I need to remove the hyphens between lowercase letters only. This is the expression that I have currently:

re.sub('\[a-z]-\[a-z]', "", 'hyphen-ated Asia-Pacific 11-12')

I want it to return:

'hyphenated Asia-Pacific 11-12'

回答1:

Two approaches including some timing:

import re, timeit

def a1():
    s = re.sub(r'([a-z])-([a-z])', r'\1\2', "hyphen-ated Asia-Pacific 11-12")

def a2():
    s = re.sub(r'(?<=[a-z])-(?=[a-z])', '', "hyphen-ated Asia-Pacific 11-12")

print(timeit.timeit(a1, number = 10**5))
print(timeit.timeit(a2, number = 10**5))

Yields

0.9709542730015528
0.37731508900105837

So, in this case lookarounds might be faster.



回答2:

TL;DR:

>>> re.sub('([a-z])-(?=[a-z])', r'\1', 'oblig-a-tory hyphen-ated Asia-Pacific 11-12')
'obligatory hyphenated Asia-Pacific 11-12'

or

>>> re.sub('(?<=[a-z])-(?=[a-z])', '', 'oblig-a-tory hyphen-ated Asia-Pacific 11-12')
'obligatory hyphenated Asia-Pacific 11-12'

The main complication of a contextual replacement ("find all hyphens surrounded by lower-case letters") is that the trailing context (the part following the pattern to match) must not be included in the match. If it is, it will not be able to participate in the next leading match.

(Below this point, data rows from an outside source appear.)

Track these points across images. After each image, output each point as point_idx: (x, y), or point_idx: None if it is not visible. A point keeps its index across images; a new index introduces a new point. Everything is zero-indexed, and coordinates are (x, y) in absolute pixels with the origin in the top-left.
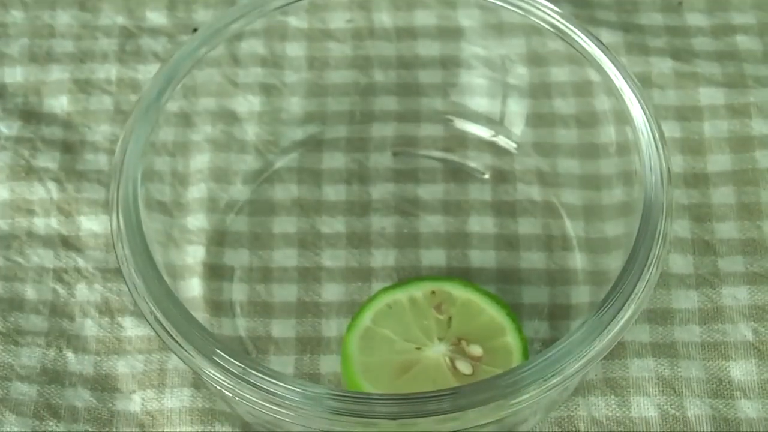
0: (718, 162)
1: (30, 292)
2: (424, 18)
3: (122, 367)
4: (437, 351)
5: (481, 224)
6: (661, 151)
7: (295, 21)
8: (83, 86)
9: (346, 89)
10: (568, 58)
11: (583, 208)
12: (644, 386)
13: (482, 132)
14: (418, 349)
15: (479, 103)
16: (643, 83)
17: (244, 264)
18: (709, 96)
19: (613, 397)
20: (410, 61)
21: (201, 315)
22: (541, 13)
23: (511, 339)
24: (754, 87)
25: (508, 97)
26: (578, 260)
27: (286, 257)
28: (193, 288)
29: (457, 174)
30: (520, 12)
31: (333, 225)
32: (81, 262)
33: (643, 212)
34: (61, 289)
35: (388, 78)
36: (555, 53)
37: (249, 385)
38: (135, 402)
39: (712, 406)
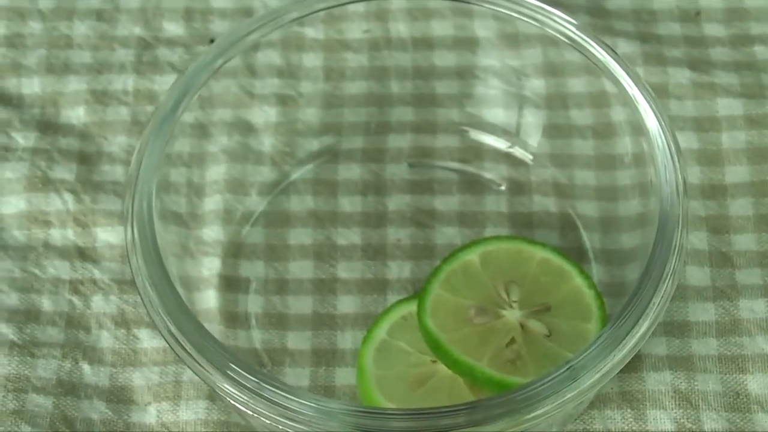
0: (736, 173)
1: (46, 304)
2: (440, 28)
3: (138, 379)
4: None
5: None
6: (676, 163)
7: (312, 32)
8: (100, 97)
9: (363, 100)
10: (583, 69)
11: (599, 219)
12: (661, 400)
13: (498, 143)
14: (434, 361)
15: (495, 114)
16: (661, 94)
17: (259, 276)
18: (726, 107)
19: (629, 410)
20: (426, 72)
21: (216, 327)
22: (556, 25)
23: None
24: None
25: (524, 109)
26: (594, 272)
27: (301, 269)
28: (209, 300)
29: (473, 185)
30: (536, 23)
31: (349, 236)
32: (97, 274)
33: (659, 224)
34: (77, 301)
35: (404, 89)
36: (571, 64)
37: (263, 400)
38: (150, 414)
39: (729, 420)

An example would probably make that clearer.

The naive solution would be

>>> re.sub('([a-z])-([a-z])', r'\1\2', 'hyphen-ated Asia-Pacific 11-12')
'hyphenated Asia-Pacific 11-12'

which differs from the call in the question because it matches the lower case letters around the hyphen, capturing them so that they can be reinserted into the result. In this case, the only substring matched by the patter was n-a and it was correctly replaced with na.

But suppose we had two hyphens closer together, like this:

>>> re.sub('([a-z])-([a-z])', r'\1\2', 'oblig-a-tory hyphen-ated Asia-Pacific 11-12')
'obliga-tory hyphenated Asia-Pacific 11-12'

The a was part of the match g-a and the search resumed at the - following the a. So it never saw the pattern a-t, which would have matched.

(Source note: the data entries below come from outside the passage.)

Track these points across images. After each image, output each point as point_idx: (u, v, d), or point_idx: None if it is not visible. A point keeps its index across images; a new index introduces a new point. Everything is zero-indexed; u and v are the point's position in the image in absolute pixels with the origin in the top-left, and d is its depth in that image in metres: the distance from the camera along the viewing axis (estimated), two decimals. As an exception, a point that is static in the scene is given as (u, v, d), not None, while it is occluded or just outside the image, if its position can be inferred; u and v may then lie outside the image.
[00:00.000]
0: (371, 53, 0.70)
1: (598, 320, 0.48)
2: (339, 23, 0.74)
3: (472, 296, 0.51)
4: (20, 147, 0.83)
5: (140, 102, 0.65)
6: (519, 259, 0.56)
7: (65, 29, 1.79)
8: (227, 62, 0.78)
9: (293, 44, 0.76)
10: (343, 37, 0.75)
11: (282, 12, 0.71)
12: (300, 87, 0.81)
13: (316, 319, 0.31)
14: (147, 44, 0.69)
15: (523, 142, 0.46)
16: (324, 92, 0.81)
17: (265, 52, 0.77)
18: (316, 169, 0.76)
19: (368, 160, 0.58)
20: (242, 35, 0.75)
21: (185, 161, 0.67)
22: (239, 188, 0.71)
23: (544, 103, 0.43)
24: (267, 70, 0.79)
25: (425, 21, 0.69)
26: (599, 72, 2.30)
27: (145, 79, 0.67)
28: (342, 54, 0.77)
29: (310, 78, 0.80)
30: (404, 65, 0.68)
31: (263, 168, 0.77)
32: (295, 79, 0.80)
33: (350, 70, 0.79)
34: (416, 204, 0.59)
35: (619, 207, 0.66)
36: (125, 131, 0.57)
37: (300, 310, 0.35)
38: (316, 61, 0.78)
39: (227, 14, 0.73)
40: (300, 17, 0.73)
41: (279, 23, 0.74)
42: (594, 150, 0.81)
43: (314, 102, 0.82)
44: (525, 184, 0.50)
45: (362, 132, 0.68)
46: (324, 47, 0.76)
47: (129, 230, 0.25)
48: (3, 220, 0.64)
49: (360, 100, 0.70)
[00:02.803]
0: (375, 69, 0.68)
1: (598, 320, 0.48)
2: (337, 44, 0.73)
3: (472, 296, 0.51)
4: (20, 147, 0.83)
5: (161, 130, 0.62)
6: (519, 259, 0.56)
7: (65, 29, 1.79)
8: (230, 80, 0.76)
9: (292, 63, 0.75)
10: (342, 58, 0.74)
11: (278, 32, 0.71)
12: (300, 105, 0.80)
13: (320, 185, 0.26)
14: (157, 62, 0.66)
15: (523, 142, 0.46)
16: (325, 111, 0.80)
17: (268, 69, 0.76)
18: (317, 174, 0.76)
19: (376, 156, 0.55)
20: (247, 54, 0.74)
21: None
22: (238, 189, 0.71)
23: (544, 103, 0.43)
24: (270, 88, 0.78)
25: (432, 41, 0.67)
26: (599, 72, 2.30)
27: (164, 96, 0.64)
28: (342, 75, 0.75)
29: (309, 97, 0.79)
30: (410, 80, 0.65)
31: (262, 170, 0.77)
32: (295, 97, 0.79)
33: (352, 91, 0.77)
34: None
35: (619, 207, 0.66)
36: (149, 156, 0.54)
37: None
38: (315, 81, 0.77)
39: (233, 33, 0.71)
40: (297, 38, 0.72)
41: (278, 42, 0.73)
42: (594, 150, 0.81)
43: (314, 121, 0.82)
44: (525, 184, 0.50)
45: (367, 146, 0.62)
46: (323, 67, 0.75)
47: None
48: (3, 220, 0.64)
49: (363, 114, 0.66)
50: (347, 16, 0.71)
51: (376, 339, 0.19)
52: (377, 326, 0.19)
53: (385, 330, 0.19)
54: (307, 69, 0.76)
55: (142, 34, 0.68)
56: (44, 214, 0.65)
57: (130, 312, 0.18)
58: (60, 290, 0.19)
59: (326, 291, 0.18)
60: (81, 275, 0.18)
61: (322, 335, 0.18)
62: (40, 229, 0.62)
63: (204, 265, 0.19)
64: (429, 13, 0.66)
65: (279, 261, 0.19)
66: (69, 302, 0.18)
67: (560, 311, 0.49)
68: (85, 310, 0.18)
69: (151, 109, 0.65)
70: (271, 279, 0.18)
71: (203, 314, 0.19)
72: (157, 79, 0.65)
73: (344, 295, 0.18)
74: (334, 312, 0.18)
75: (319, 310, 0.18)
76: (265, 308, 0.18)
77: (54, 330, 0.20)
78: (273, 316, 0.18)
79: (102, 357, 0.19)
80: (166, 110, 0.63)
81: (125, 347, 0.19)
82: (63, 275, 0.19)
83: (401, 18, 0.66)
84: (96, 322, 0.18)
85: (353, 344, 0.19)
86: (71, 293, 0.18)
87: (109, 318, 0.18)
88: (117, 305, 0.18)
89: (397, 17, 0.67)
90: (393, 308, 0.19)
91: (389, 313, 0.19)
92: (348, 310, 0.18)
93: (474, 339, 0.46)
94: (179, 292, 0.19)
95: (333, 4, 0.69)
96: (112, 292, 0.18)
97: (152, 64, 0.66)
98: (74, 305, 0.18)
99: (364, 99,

To fix this problem, we can use a lookahead assertion:

>>> re.sub('([a-z])-(?=[a-z])', r'\1', 'oblig-a-tory hyphen-ated Asia-Pacific 11-12')
'obligatory hyphenated Asia-Pacific 11-12'

Now the trailing context (the lower-case letter following the hyphen) is not part of the match, and consequently we don't need to reinsert it in the replace. That means that after matching g- with a trailing a, the search resumes starting at a and the next match will be a- with trailing t.

Python can also do "lookbehinds", in which a pattern only matches if another pattern precedes it. Using both a lookbehind and a lookahead, we could write:

>>> re.sub('(?<=[a-z])-(?=[a-z])', '', 'oblig-a-tory hyphen-ated Asia-Pacific 11-12')
'obligatory hyphenated Asia-Pacific 11-12'

This also produces the correct answer. Now we're just matching the hyphen, but insisting that it be preceded and followed by a lower-case letter. Since the match is just the hyphen, the replacement string can be empty.

Sometimes using a lookbehind like this speeds up the match. Sometimes it slows it down. It's always worth doing a benchmark with a particular pattern if speed matters to you. But the first task is to get the match right.



回答3:

re.sub(r'([a-z])-([a-z])', r'\1\2', "hyphen-ated Asia-Pacific 11-12")

Captures the letters before and after the hyphen and preserves them when stripping the hyphen. \1 and \2 denotes the first and second captured group, which are the letters in this case.

Your current code matches the two letters around the hyphen and removes the whole match. You should preserve the letters when substituting.